- Born: April 16, 1946 (age 80) Washington, D.C., U.S.
- Education: University of Maryland
- Notable work: The Great Reckoning, Sovereign Individual

= James Dale Davidson =

American writer

James Dale Davidson (born April 16, 1946) is an American private investor and investment writer, co-writer of the newsletter Strategic Investment, and co-author with William Rees-Mogg of Blood in the Streets: Investment Profits in a World Gone Mad (1987), The Great Reckoning (1991), and The Sovereign Individual (1997). He wrote The Plague of the Black Debt - How to Survive the Coming Depression in 1993 in which he incorrectly predicted that as part of a "deep depression...Clinton is going to be a one-term president...I am as sure of this as I am that the sun will rise tomorrow" and that the US national debt would increase by a trillion dollars during Clinton's "one-term" presidency. He further wrote in the book that Boris Yeltsin, President of the Russian Federation, would lose his job and that Russia will come under the control of a nationalist, militarist regime. He has been credited with predicting the U.S. subprime mortgage crisis, though much earlier than it actually occurred.
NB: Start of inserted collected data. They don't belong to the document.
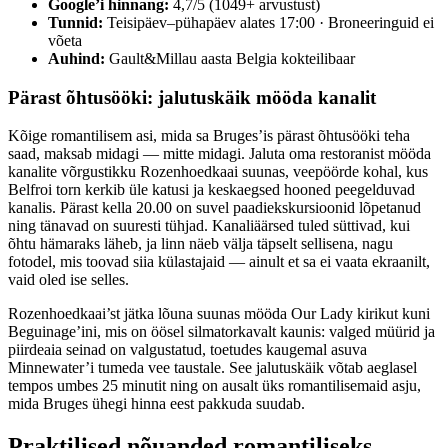
Google’i hinnang:
4,7/5 (1049+ arvustust)
Tunnid:
Teisipäev–pühapäev alates 17:00 · Broneeringuid ei
võeta
Auhind:
Gault&Millau aasta Belgia kokteilibaar
Pärast õhtusööki: jalutuskäik mööda kanalit
Kõige romantilisem asi, mida sa Bruges’is pärast õhtusööki teha
saad, maksab midagi — mitte midagi. Jaluta oma restoranist mööda
kanalite võrgustikku Rozenhoedkaai suunas, veepöörde kohal, kus
Belfroi torn kerkib üle katusi ja keskaegsed hooned peegelduvad
kanalis. Pärast kella 20.00 on suvel paadiekskursioonid lõpetanud
ning tänavad on suuresti tühjad. Kanaliäärsed tuled süttivad, kui
õhtu hämaraks läheb, ja linn näeb välja täpselt sellisena, nagu
fotodel, mis toovad siia külastajaid — ainult et sa ei vaata ekraanilt,
vaid oled ise selles.
Rozenhoedkaai’st jätka lõuna suunas mööda Our Lady kirikut kuni
Beguinage’ini, mis on öösel silmatorkavalt kaunis: valged müürid ja
piirdeaia seinad on valgustatud, toetudes kaugemal asuva
Minnewater’i tumeda vee taustale. See jalutuskäik võtab aeglasel
tempos umbes 25 minutit ning on ausalt üks romantilisemaid asju,
mida Bruges ühegi hinna eest pakkuda suudab.
Praktilised nõuanded romantiliseks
Davidson was the founder and former head of the National Taxpayers Union. On his website, Davidson claims to be a "famous economist", despite the fact that he has not received any university degree in economics or published in any peer-reviewed journal.

In his books and his monthly newsletter, Strategic Investment, Davidson has promoted conspiracy theories claimed to link the Clinton administration to the death of Deputy White House Counsel Vince Foster. Foster's death was deemed a suicide by five official or governmental investigations.

Davidson is an original investor and board member of the conservative news site Newsmax Media. In February 2010, he posted a video on the website AftershockProfits.com claiming that "supposed improvements" in the US economy during the Clinton administration were "faked by the government" and a "hoax."